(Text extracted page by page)
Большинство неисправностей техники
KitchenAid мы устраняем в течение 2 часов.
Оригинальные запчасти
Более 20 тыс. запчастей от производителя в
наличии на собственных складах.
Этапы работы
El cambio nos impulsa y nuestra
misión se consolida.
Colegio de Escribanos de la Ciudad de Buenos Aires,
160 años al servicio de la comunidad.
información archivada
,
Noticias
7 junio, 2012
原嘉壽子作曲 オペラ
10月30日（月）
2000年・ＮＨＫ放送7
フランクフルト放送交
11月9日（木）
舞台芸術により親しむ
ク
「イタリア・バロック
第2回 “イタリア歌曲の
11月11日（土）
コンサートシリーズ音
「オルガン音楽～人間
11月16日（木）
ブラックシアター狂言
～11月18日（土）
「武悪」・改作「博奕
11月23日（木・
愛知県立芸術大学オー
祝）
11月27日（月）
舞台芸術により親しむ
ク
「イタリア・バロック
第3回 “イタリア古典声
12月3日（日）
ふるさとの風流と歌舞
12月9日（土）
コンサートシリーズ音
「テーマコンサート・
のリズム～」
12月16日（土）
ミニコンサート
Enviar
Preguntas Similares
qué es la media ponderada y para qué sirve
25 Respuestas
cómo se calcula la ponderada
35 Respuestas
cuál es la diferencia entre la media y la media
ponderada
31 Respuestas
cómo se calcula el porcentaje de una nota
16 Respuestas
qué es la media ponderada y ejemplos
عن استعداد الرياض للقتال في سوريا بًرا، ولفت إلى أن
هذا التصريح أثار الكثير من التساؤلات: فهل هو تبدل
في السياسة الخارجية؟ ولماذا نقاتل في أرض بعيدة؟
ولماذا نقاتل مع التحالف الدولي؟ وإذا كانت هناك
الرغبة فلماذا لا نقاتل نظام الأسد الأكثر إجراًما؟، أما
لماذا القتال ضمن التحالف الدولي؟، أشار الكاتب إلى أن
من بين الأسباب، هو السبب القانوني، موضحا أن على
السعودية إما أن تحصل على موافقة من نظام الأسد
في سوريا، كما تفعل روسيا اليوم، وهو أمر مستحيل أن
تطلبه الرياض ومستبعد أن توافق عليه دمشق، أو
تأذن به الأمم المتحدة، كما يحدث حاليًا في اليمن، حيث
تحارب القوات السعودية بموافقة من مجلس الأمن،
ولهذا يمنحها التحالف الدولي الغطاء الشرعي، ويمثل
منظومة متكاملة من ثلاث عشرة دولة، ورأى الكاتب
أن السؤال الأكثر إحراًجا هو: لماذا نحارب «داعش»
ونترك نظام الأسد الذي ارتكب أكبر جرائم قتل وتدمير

Task statement »
Return every line of the records above unchanged, in the same order.

Result below »
Большинство неисправностей техники
KitchenAid мы устраняем в течение 2 часов.
Оригинальные запчасти
Более 20 тыс. запчастей от производителя в
наличии на собственных складах.
Этапы работы
El cambio nos impulsa y nuestra
misión se consolida.
Colegio de Escribanos de la Ciudad de Buenos Aires,
160 años al servicio de la comunidad.
información archivada
,
Noticias
7 junio, 2012
原嘉壽子作曲 オペラ
10月30日（月）
2000年・ＮＨＫ放送7
フランクフルト放送交
11月9日（木）
舞台芸術により親しむ
ク
「イタリア・バロック
第2回 “イタリア歌曲の
11月11日（土）
コンサートシリーズ音
「オルガン音楽～人間
11月16日（木）
ブラックシアター狂言
～11月18日（土）
「武悪」・改作「博奕
11月23日（木・
愛知県立芸術大学オー
祝）
11月27日（月）
舞台芸術により親しむ
ク
「イタリア・バロック
第3回 “イタリア古典声
12月3日（日）
ふるさとの風流と歌舞
12月9日（土）
コンサートシリーズ音
「テーマコンサート・
のリズム～」
12月16日（土）
ミニコンサート
Enviar
Preguntas Similares
qué es la media ponderada y para qué sirve
25 Respuestas
cómo se calcula la ponderada
35 Respuestas
cuál es la diferencia entre la media y la media
ponderada
31 Respuestas
cómo se calcula el porcentaje de una nota
16 Respuestas
qué es la media ponderada y ejemplos
عن استعداد الرياض للقتال في سوريا بًرا، ولفت إلى أن
هذا التصريح أثار الكثير من التساؤلات: فهل هو تبدل
في السياسة الخارجية؟ ولماذا نقاتل في أرض بعيدة؟
ولماذا نقاتل مع التحالف الدولي؟ وإذا كانت هناك
الرغبة فلماذا لا نقاتل نظام الأسد الأكثر إجراًما؟، أما
لماذا القتال ضمن التحالف الدولي؟، أشار الكاتب إلى أن
من بين الأسباب، هو السبب القانوني، موضحا أن على
السعودية إما أن تحصل على موافقة من نظام الأسد
في سوريا، كما تفعل روسيا اليوم، وهو أمر مستحيل أن
تطلبه الرياض ومستبعد أن توافق عليه دمشق، أو
تأذن به الأمم المتحدة، كما يحدث حاليًا في اليمن، حيث
تحارب القوات السعودية بموافقة من مجلس الأمن،
ولهذا يمنحها التحالف الدولي الغطاء الشرعي، ويمثل
منظومة متكاملة من ثلاث عشرة دولة، ورأى الكاتب
أن السؤال الأكثر إحراًجا هو: لماذا نحارب «داعش»
ونترك نظام الأسد الذي ارتكب أكبر جرائم قتل وتدمير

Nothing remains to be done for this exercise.